Recombinant Human Low affinity immunoglobulin gamma Fc region receptor III-A (FCGR3A) is produced in mammalian cells, which appears to help ensure proper folding and post-translational modifications. The extracellular domain spans amino acids 17-208 and comes with a C-terminal 6xHis tag for purification. This protein achieves purity levels above 95% when analyzed by SDS-PAGE. Endotoxin levels stay below 1.0 EU/µg. The protein shows biological activity by binding human CD16a-His (V176) with a 0.571 µM affinity constant in BLI assays.

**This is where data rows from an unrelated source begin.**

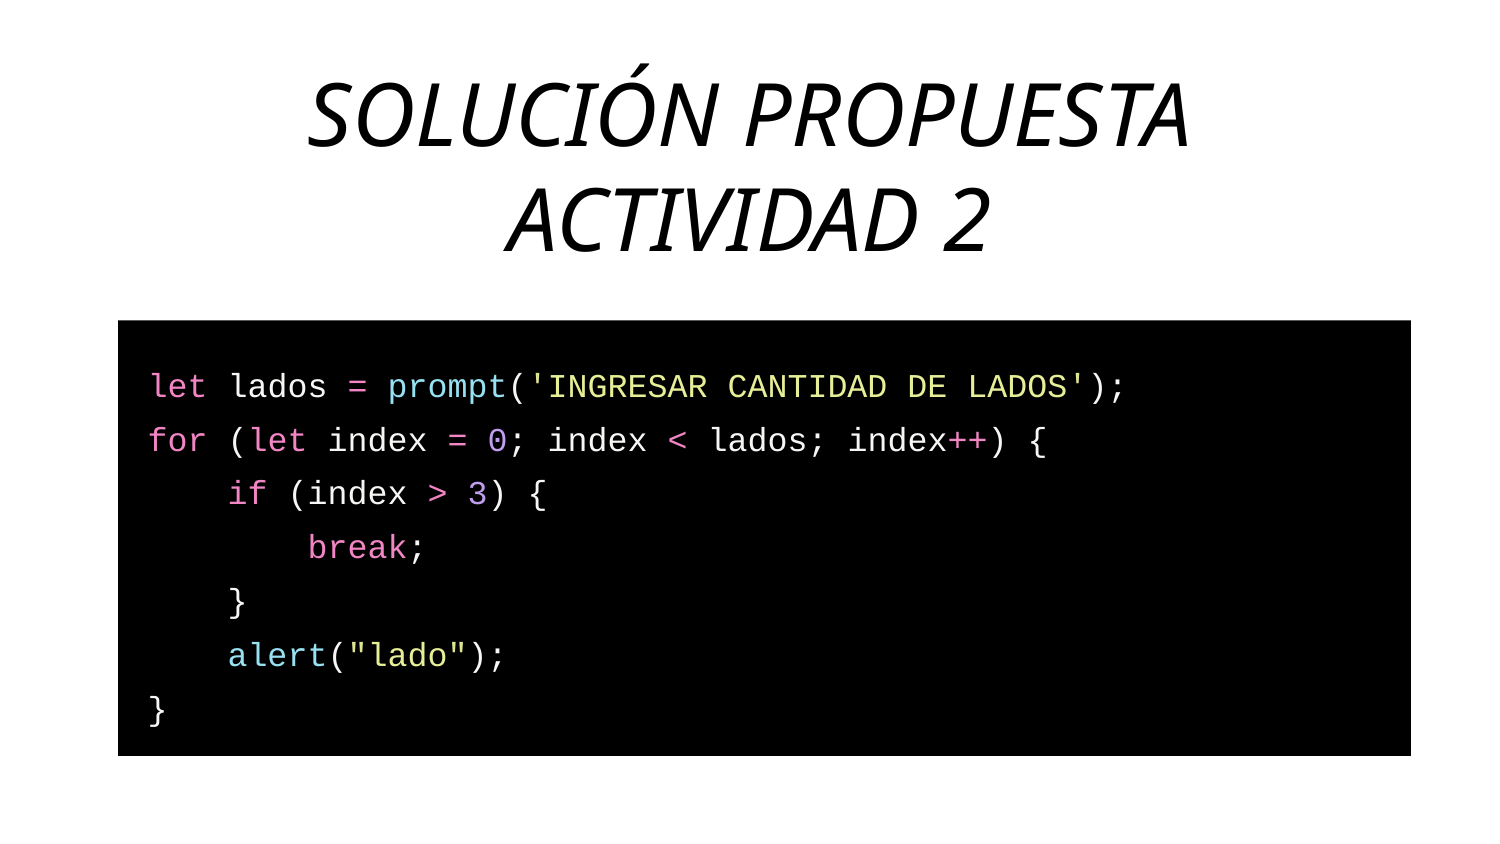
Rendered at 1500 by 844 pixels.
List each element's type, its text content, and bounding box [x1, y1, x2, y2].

text_box let lados = prompt('INGRESAR CANTIDAD DE LADOS'); for (let index = 0; index < lados; index++) { if (index > 3) { break; } alert("lado"); } [118, 320, 1411, 756]
text_box SOLUCIÓN PROPUESTA ACTIVIDAD 2 [109, 82, 1391, 245]
text_box SOLUCIÓN PROPUESTA ACTIVIDAD 2 [769, 195, 803, 244]
text_box SOLUCIÓN PROPUESTA ACTIVIDAD 2 [874, 195, 908, 244]
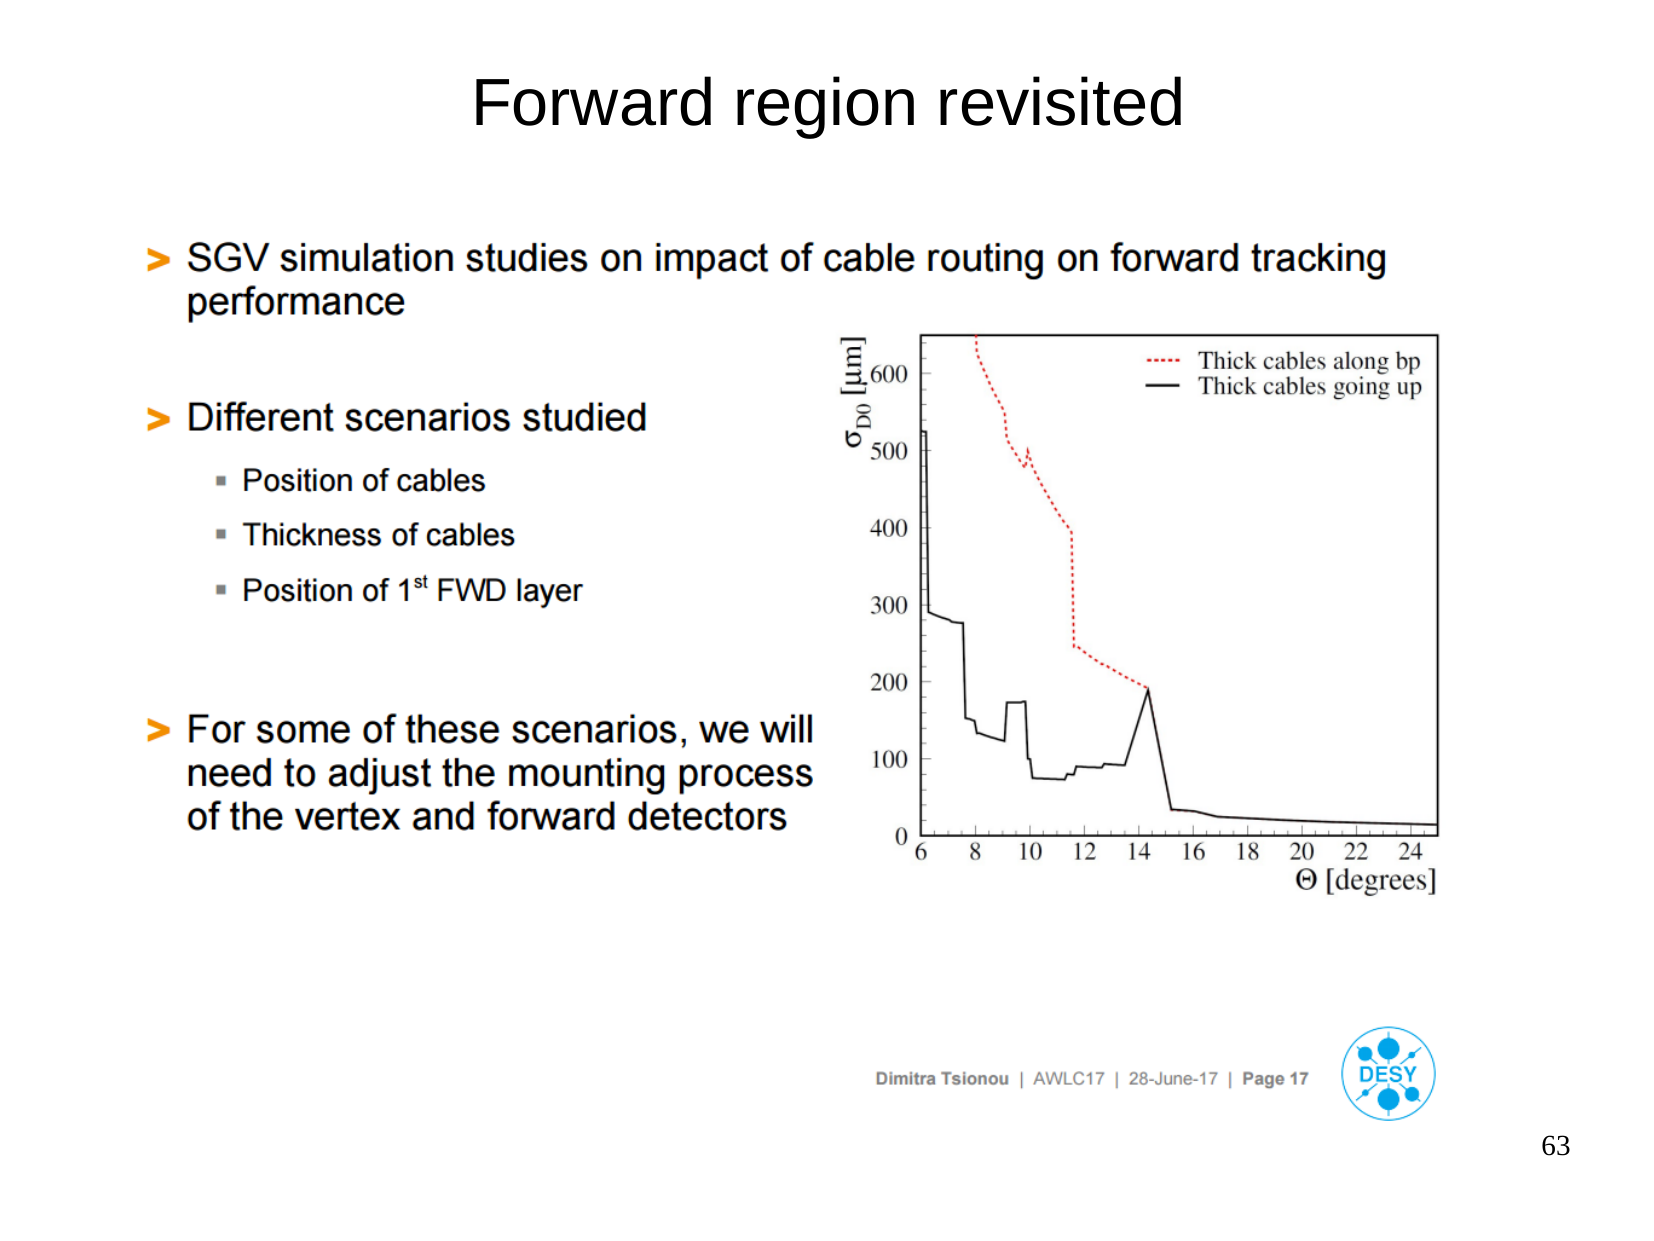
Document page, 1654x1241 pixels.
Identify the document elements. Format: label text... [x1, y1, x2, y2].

title Forward region revisited [85, 52, 1571, 153]
picture [121, 215, 1480, 1135]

FCGR3A, which researchers also call CD16a, acts as a receptor for the Fc region of immunoglobulin G (IgG). It plays what seems to be a critical role in antibody-dependent cellular cytotoxicity (ADCC). Natural killer (NK) cells express this receptor primarily, though macrophages and some T-cell subsets also show expression. The receptor appears crucial for mediating immune responses. Understanding how FCGR3A works and interacts with other molecules may prove important for research into immunological pathways and therapeutic antibody development.
Potential Applications
Note: The applications listed below are based on what we know about this protein's biological functions, published research, and experience from experts in the field. However, we haven't fully tested all of these applications ourselves yet. We'd recommend running some preliminary tests first to make sure they work for your specific research goals.
1. IgG-Fc Receptor Binding Affinity Studies
This recombinant FCGR3A extracellular domain is confirmed to bind IgG1 Fc with an affinity of 0.571 μM and is suitable for studying interactions with various IgG subclasses. However, the low affinity (micromolar range) may require sensitive detection methods in binding assays. The mammalian expression ensures proper glycosylation for authentic interactions, but researchers should validate that the C-terminal His-tag does not sterically hinder binding in specific assay formats, such as SPR or BLI.
2. Antibody-Dependent Cellular Cytotoxicity (ADCC) Mechanism Research
The protein is appropriate for studying the initial binding step in ADCC, such as antibody-receptor interactions, but it cannot model full ADCC responses that require cellular signaling via transmembrane and intracellular domains. Researchers can use it in cell-free assays to screen antibodies for Fc binding, but results should be validated in cellular assays with full-length FCGR3A expressed on NK cells.
3. Fc Receptor Competitive Binding Assays
This protein is suitable for competitive binding assays to screen antibody variants or inhibitors. The His-tag facilitates immobilization, and the measured affinity provides a baseline. However, the soluble extracellular domain may exhibit different binding kinetics compared to membrane-bound FCGR3A, and hits should be validated in cellular contexts to ensure physiological relevance.
4. Structural Biology and Protein-Protein Interaction Studies
The extracellular domain is valuable for structural studies, but the C-terminal His-tag may need removal for crystallization to avoid interference. Mammalian glycosylation ensures native-like structure but may complicate crystallization; researchers might consider deglycosylation or tag cleavage. The protein can be used for co-crystallization with IgG Fc to study binding interfaces.
5. Fc Engineering and Antibody Optimization Research
This recombinant FCGR3A is well-suited for Fc engineering studies, providing a standardized, glycosylated domain for testing antibody binding affinity. The known affinity allows comparison of engineered antibodies. However, researchers should validate binding improvements in cellular assays with full-length receptor to confirm enhanced ADCC potential.
Final Recommendation & Action Plan
This mammalian-expressed human FCGR3A extracellular domain with C-terminal His-tag is a validated tool for in vitro Fc binding studies, demonstrating specific interaction with IgG1 Fc at 0.571 μM affinity. Prioritize its use in binding kinetics, competitive assays, and antibody screening, but acknowledge that the soluble domain may not fully replicate membrane-bound receptor behavior. For structural work, consider tag removal to avoid crystallization artifacts. When studying ADCC mechanisms, use this protein for initial binding steps, but complement with cellular models for full validation. Always include controls for tag-related effects and validate key findings in physiological systems expressing full-length FCGR3A. The high purity and low endotoxin support reliable results, but the low affinity requires sensitive detection methods.